Si hubiera nacido en...

 


Por: Sandra Fernández


Todas las mañanas, sucede que, al abrir la portezuela del auto, de pronto, se asoma un gato blanco que habita en la llanta trasera del auto.  Me mira, como los todos los gatos suelen hacerlo, con ese juez que se esconde detrás de sus ojos grises, como si conociera todos mis pecados y mi conciencia quedara expuesta a su lánguida mirada.  Extiende sus patas delanteras, con una lentitud que contrasta con la prisa que se apodera en mí, mientras, que yo hago malabares para no derramar el café sobre mi falda y por no tirar mi bolsa de mano, la mochila que guarda mi laptop y, por si fuera poco, un par de libros que invariablemente llevo conmigo; el que estoy leyendo ahora y otro más, que no pierdo la esperanza de que podré leer durante el día. 

Creo que este hábito se ha convertido en un símbolo de optimismo. O, mejor dicho, de ingenuidad, ya que una vez que me planto en la oficina, el impetuoso espíritu de escritor que llevo dentro se esfuma de inmediato. Como una vela que apagas de un jalón, dejando apenas un hilito gris y oloroso, por donde veo colarse cualquier tierno esbozo de escribir como Dios manda.

En el trayecto a la oficina, voy repasando la lista de actividades que haré durante el día.
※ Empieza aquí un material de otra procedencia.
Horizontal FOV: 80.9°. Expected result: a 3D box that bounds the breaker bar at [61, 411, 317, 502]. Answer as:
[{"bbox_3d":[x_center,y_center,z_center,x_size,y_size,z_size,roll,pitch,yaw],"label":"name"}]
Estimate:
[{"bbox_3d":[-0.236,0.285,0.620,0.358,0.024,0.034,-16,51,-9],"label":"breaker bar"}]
Y, además, voy agradeciendo cada una de las cosas que tengo, consejo que me dio mi terapeuta para “tomar conciencia del momento presente”. La verdad, es que en esta parte me atoro un poco porque me cuesta trabajo concentrarme en el momento presente, más bien, tengo una fuerte tendencia a divagar en otras vidas, en otros mundos.

Imagino como hubiera sido mi vida, si hubiera nacido en Burundi; el país más pobre del mundo; con seguridad, me dedicaría a cultivar café para subsistir, mi esperanza de vida se reduciría algunos pocos años, no podría andar en motocicleta porque además de estar prohibido, solo unas cuantas calles están pavimentadas. Quizá, los rayos abrasadores del sol me bañarían mientras me desplazo por áridos caminos para obtener agua. Mi tono de piel sería otro y la visión del mundo, distinta.

Viviría bajo el yugo de un gobierno opresor, una dictadura.

Me pregunto también, como hubiera sido, si hubiera nacido en Ruanda, país africano con el mayor crecimiento económico en los últimos años y que, por cierto, es frontera con Burundi.

Quizá trabajaría en un hotel de cinco estrellas, que aloja a miles de turistas al año, podría caminar por sus calles sin escuchar algún comentario racista o discriminatorio, ya que están prohibidos.

Le llaman el Singapur de África. Su gobierno menos arbitrario, abierto a la economía, al desarrollo.

Al dimensionarlo así, entonces mi vida toma otro concepto y el ejercicio de agradecimiento toma un matiz más real, se amplía en un espacio expansivo.

Así, perdida en mis cavilaciones, me he pasado de largo de la glorieta en donde debo de dar vuelta, por lo cual, debo retornarme unos metros más adelante y el retardo seguramente me cobrará la factura.

Pero lo disfruto. Sigo agradeciendo estar en este tiempo y momento presenta y también, porque no, agradezco al gato que me mira todas las mañanas y que sin saberlo me hace reflexionar un poco acerca de la mujer en que me convertido.